Per quanto riguarda questa linea di ricerca, Bourgonje sta già lavorando a studi di follow-up. Lo studio di coorte Lifelines basato sulla popolazione raccoglie longitudinalmente ampi dati sulla salute e campioni di sangue da oltre 167.000 persone nelle parti settentrionali dei Paesi Bassi. Bourgonje spiega: “Ora stiamo esaminando retrospettivamente il sangue di individui a cui è stata attualmente diagnosticata l’IBD, ma che non era ancora stata diagnosticata quando hanno iniziato a partecipare allo studio Lifelines più di dieci o quindici anni fa”.

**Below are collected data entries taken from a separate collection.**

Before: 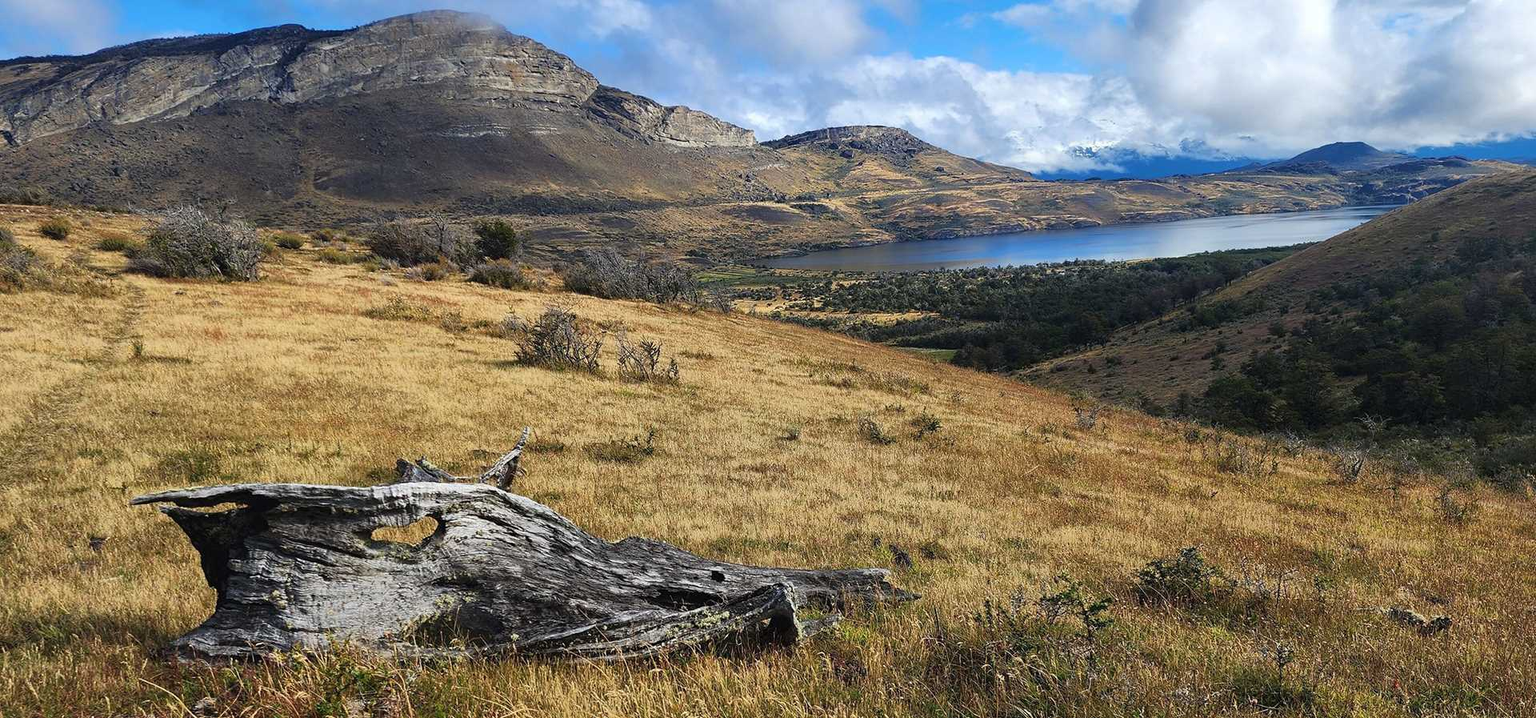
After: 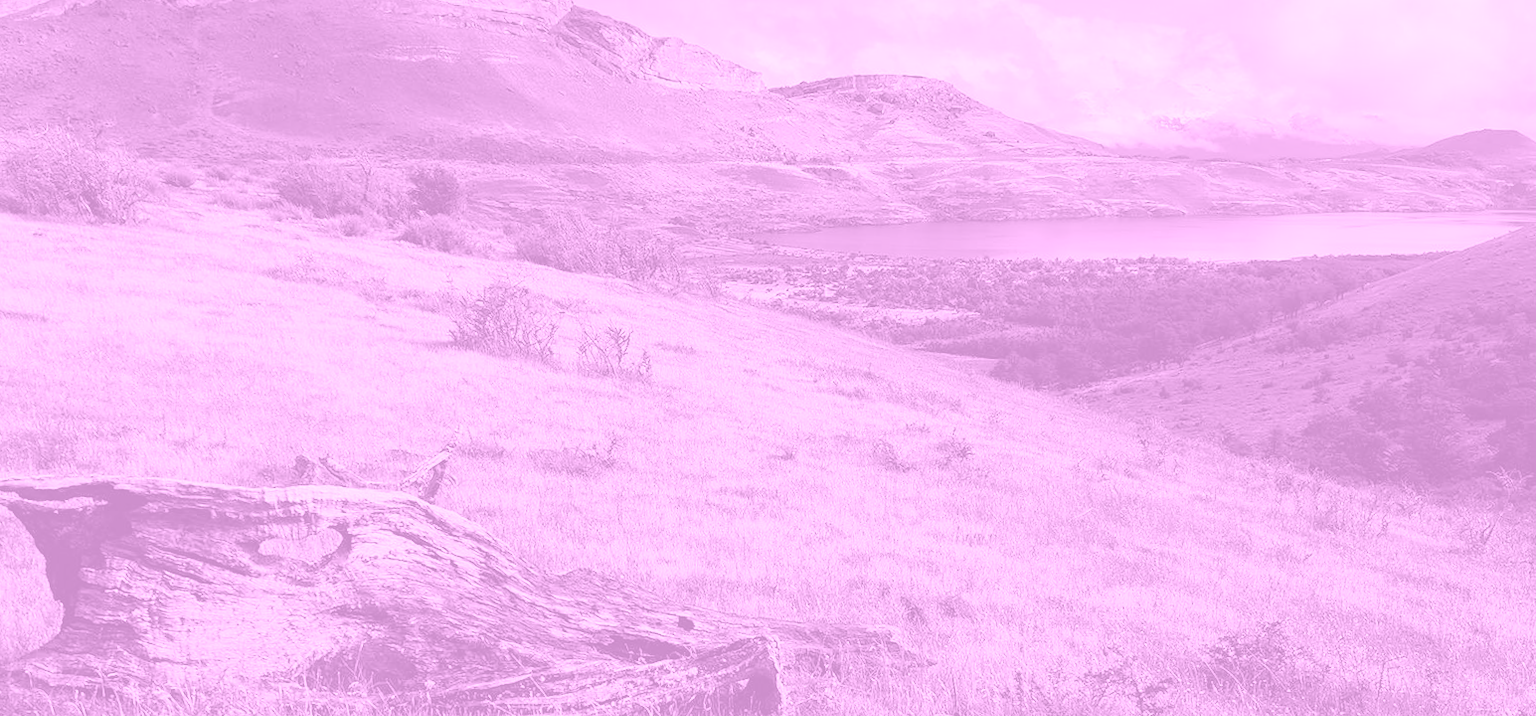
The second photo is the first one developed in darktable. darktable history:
shadows and highlights: radius 334.93, shadows 63.48, highlights 6.06, compress 87.7%, highlights color adjustment 39.73%, soften with gaussian
crop and rotate: angle -3.27°, left 5.211%, top 5.211%, right 4.607%, bottom 4.607%
exposure: black level correction 0.007, exposure 0.093 EV, compensate highlight preservation false
colorize: hue 331.2°, saturation 75%, source mix 30.28%, lightness 70.52%, version 1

L‘obiettivo è cercare biomarcatori anticorpali nel sangue raccolto anni prima che fosse stabilita la diagnosi di IBD con l’obiettivo di sviluppare un test basato su anticorpi in grado di prevedere lo sviluppo della malattia. Bourgonje afferma che un tale test coinvolgerà probabilmente diversi tipi di anticorpi misurati in parallelo: “Trovo che questa parte della mia dissertazione sulla caratterizzazione dei repertori di anticorpi nell’IBD sia molto promettente perché penso che i test basati sugli anticorpi abbiano un grande potenziale per lo sviluppo di applicazioni cliniche per i pazienti con IBD. Inoltre, tali test potrebbero contribuire allo screening per IBD nelle popolazioni ad alto rischio (p. es., individui geneticamente predisposti). Ciò fornirebbe anche opportunità preventive, ad esempio attraverso interventi sullo stile di vita e sulla dieta che potrebbero aiutare a prevenire o almeno ritardare l’insorgenza della malattia”.
Caratterizzazione profonda degli anticorpi in altri stati patologici?
La rivoluzionaria tecnica per determinare i repertori anticorpali nel corpo umano potrebbe anche essere utile nel contesto di altre malattie umane. “Forse questo studio potrà creare anche opportunità per la diagnosi precoce e il trattamento di malattie autoimmuni come l’artrite reumatoide, il diabete e la psoriasi”.